Correlation (Pearson r) measures the strength and direction of the linear relationship between X and Y on a scale from −1 to +1 — it is symmetric in X and Y and dimensionless. Linear regression fits a directional model y = a + b·x where x is the predictor and y is the response; switching their roles produces a different line (the y-on-x line is not the same as the x-on-y line). Slope and r are related but not the same: b = r · (sy / sx), so they share a sign but have different scales. r² = correlation² gives the variance-explained interpretation that regression cares about. Use correlation when you simply want to quantify association; use regression when you want to predict y from x, quantify how much y changes per unit x, or build a model for further analysis.
What assumptions does OLS regression rely on, and what happens if they are violated?
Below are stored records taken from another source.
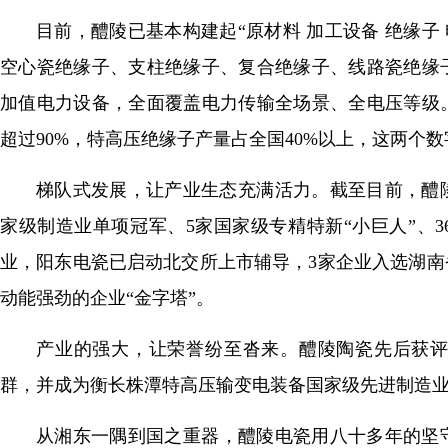
目前，醴陵已基本构建起“原材料 加工设备 绝缘子
空心瓷绝缘子、支柱绝缘子、复合绝缘子、线路瓷绝缘
加值电力设备，全面覆盖电力传输全场景、全电压等级
超过90%，特高压绝缘子产量占全国40%以上，这两个
梯队式发展，让产业生态充满活力。截至目前，醴
家级制造业单项冠军、5家国家级专精特新“小巨人”、
业，阳东电瓷已启动北交所上市辅导，3家企业入选湖
动能强劲的企业“金字塔”。
产业的强大，让荣誉纷至沓来。醴陵陶瓷先后获
群，并成为衡长株潭特高压输变电装备国家级先进制造
从湘东一隅到国之重器，醴陵电瓷用八十多年的坚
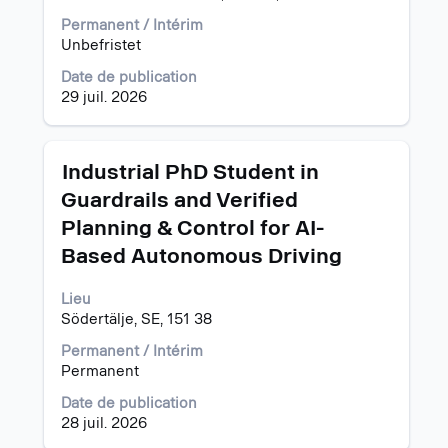
tout
Permanent / Intérim
le
Unbefristet
contenu
des
Date de publication
informations
29 juil. 2026
d’emploi.
Titre
Sélectionnez
Industrial PhD Student in
avec
Guardrails and Verified
la
Planning & Control for AI-
barre
d’espacement
Based Autonomous Driving
pour
afficher
Lieu
tout
Södertälje, SE, 151 38
le
contenu
Permanent / Intérim
des
Permanent
informations
Date de publication
d’emploi.
28 juil. 2026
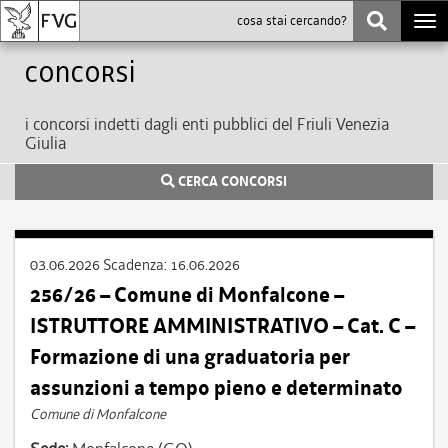
Togg
navi
Concorsi
i concorsi indetti dagli enti pubblici del Friuli Venezia
Giulia
CERCA CONCORSI
03.06.2026
Scadenza:
16.06.2026
256/26 – Comune di Monfalcone –
ISTRUTTORE AMMINISTRATIVO – Cat. C –
Formazione di una graduatoria per
assunzioni a tempo pieno e determinato
Comune di Monfalcone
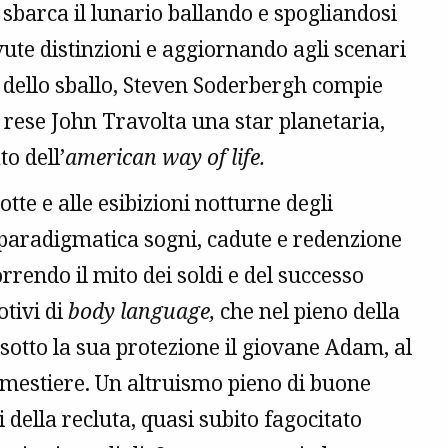
ke sbarca il lunario ballando e spogliandosi
vute distinzioni e aggiornando agli scenari
 dello sballo, Steven Soderbergh compie
 rese John Travolta una star planetaria,
o dell’
american way of life.
tte e alle esibizioni notturne degli
 paradigmatica sogni, cadute e redenzione
rrendo il mito dei soldi e del successo
otivi di
body language,
che nel pieno della
sotto la sua protezione il giovane Adam, al
l mestiere. Un altruismo pieno di buone
ella recluta, quasi subito fagocitato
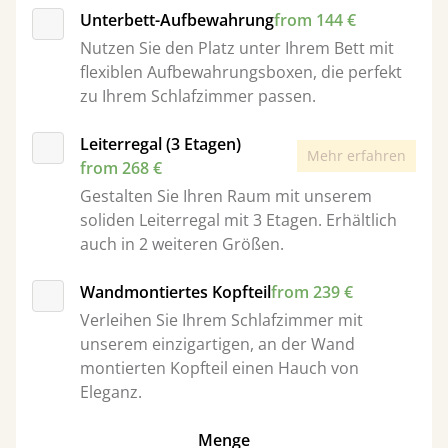
Unterbett-Aufbewahrung
from 144 €
Nutzen Sie den Platz unter Ihrem Bett mit
flexiblen Aufbewahrungsboxen, die perfekt
zu Ihrem Schlafzimmer passen.
Leiterregal (3 Etagen)
Mehr erfahren
from 268 €
Gestalten Sie Ihren Raum mit unserem
soliden Leiterregal mit 3 Etagen. Erhältlich
auch in 2 weiteren Größen.
Wandmontiertes Kopfteil
from 239 €
Verleihen Sie Ihrem Schlafzimmer mit
unserem einzigartigen, an der Wand
montierten Kopfteil einen Hauch von
Eleganz.
Menge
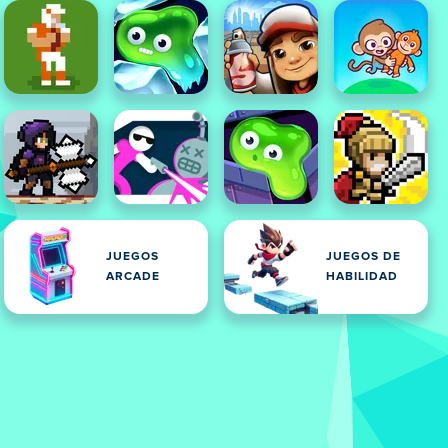
JUEGOS
JUEGOS DE
ARCADE
HABILIDAD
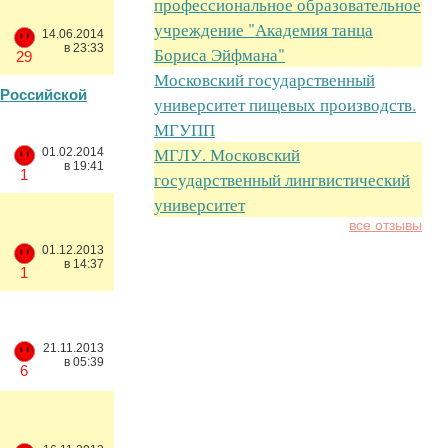
профессиональное образовательное
учреждение "Академия танца
14.06.2014
в 23:33
Бориса Эйфмана"
29
Московский государственный
 Российской
университет пищевых производств.
МГУПП
МГЛУ. Московский
01.02.2014
в 19:41
1
государственный лингвистический
университет
все отзывы
01.12.2013
в 14:37
1
21.11.2013
в 05:39
6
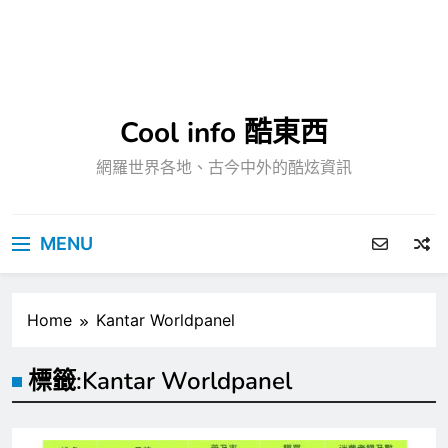
Cool info 酷東西
網羅世界各地、古今中外的酷炫資訊
MENU
Home
Kantar Worldpanel
標籤:
Kantar Worldpanel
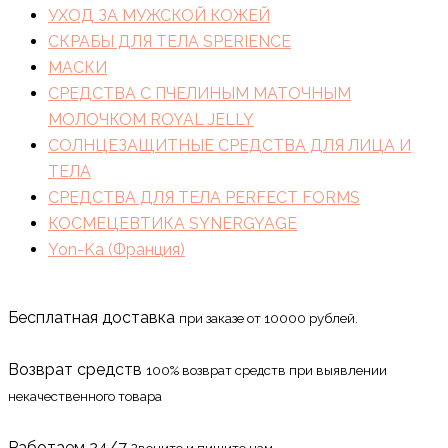
УХОД ЗА МУЖСКОЙ КОЖЕЙ
СКРАБЫ ДЛЯ ТЕЛА SPERIENCE
МАСКИ
СРЕДСТВА С ПЧЕЛИНЫМ МАТОЧНЫМ
МОЛОЧКОМ ROYAL JELLY
СОЛНЦЕЗАЩИТНЫЕ СРЕДСТВА ДЛЯ ЛИЦА И
ТЕЛА
СРЕДСТВА ДЛЯ ТЕЛА PERFECT FORMS
КОСМЕЦЕВТИКА SYNERGYAGE
Yon-Ka (Франция)
Бесплатная доставка
при заказе от 10000 рублей.
Возврат средств
100% возврат средств при выявлении
некачественного товара
Работаем 24/7
Звоните и пишите нам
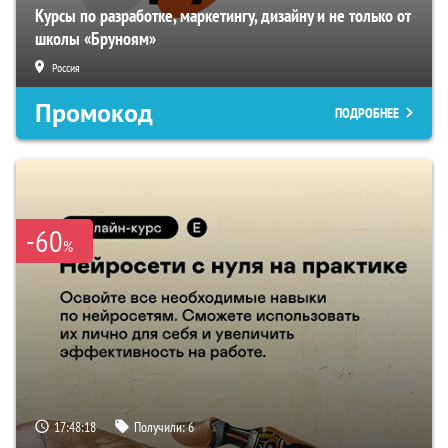
Курсы по разработке, маркетингу, дизайну и не только от
школы «Бруноям»
Россия
Промокод
ПОДРОБНЕЕ
-60
%
17:48:17
Получили:
6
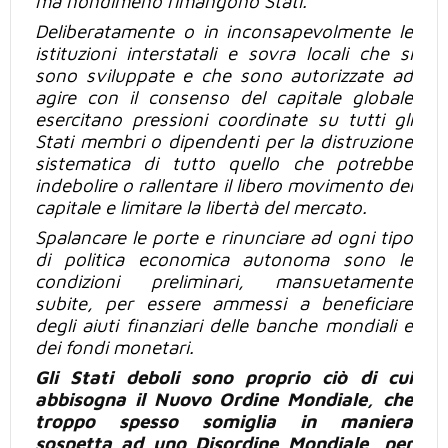
ma nondimeno rimangono Stati.
Deliberatamente o in inconsapevolmente le
istituzioni interstatali e sovra locali che si
sono sviluppate e che sono autorizzate ad
agire con il consenso del capitale globale
esercitano pressioni coordinate su
tutti gli
Stati membri
o dipendenti per la distruzione
sistematica di tutto quello che potrebbe
indebolire o rallentare il libero movimento del
capitale e limitare la libertà del mercato.
Spalancare le porte e rinunciare ad ogni tipo
di politica economica autonoma sono le
condizioni preliminari, mansuetamente
subite, per essere ammessi a beneficiare
degli aiuti finanziari delle banche mondiali e
dei fondi
monetari.
Gli
Stati deboli
sono proprio
ciò
di cui
abbisogna il Nuovo Ordine Mondiale, che
troppo spesso somiglia in maniera
sospetta ad uno Disordine Mondiale, per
OLS regression makes four classic assumptions for inference (slope estimation works without them, but p-values and CIs don't): (1) Linearity — the true relationship between X and Y is linear; check with a scatter plot and a residual-vs-fitted plot. (2) Independence — observations are not correlated with each other; time-series data routinely violates this. (3) Homoscedasticity — residual variance is constant across X; "fan-shaped" residual plots indicate violation. (4) Normality of residuals — for inference to work in small samples; check with a Q-Q plot. Outliers and influential points are a separate concern: a single high-leverage point can drag the line dramatically. When assumptions fail, you have options: transform X or Y (log, square root), use robust regression (Huber, LAD), use generalised least squares for heteroscedasticity, or use time-series models for autocorrelation. The estimates remain unbiased even when assumptions fail; what fails is the uncertainty around them.
What are the most common mistakes people make with linear regression?
The first is extrapolating beyond the range of the data — the model only describes behaviour where you have observations; predictions far outside that range are speculation. The second is treating r² as a goodness-of-fit verdict; r² near 1 does not mean the line is the right model (it just means it fits these data well), and r² near 0 can hide a strong non-linear relationship. The third is ignoring outliers and influential points; OLS is not robust, and a single bad point can flip slope from positive to negative. The fourth is confusing correlation with causation: "miles driven" and "engine wear" both rise with vehicle age but driving more does not necessarily cause wear if engine quality is the real driver. The fifth is fitting a line to data that is obviously curved — produces a meaningless slope and a useless r²; visualise first, then fit. Finally, do not report slope without standard error; a slope of 2 ± 0.1 is very different from a slope of 2 ± 5.
When should I not use this calculator?
Skip it when your data is clearly non-linear (look at the scatter plot first); use polynomial regression, log-transforms, or non-linear fits instead. Do not use it for multiple regression (more than one predictor) — this calculator handles simple linear regression only; for multivariate models use a statistics package. It is the wrong tool for time-series data without first checking and correcting for autocorrelation; ARIMA, exponential smoothing, or other time-series models are more appropriate. Avoid it for datasets with extreme outliers unless you have first investigated whether to remove or down-weight them; robust regression (Theil-Sen, RANSAC) is better in those cases. Do not use it when you need confidence intervals, prediction intervals, or hypothesis tests on the slope — those require additional formulas and software (or at minimum the residual standard error). Finally, do not interpret slope and intercept causally without the right study design; regression describes association, not causation.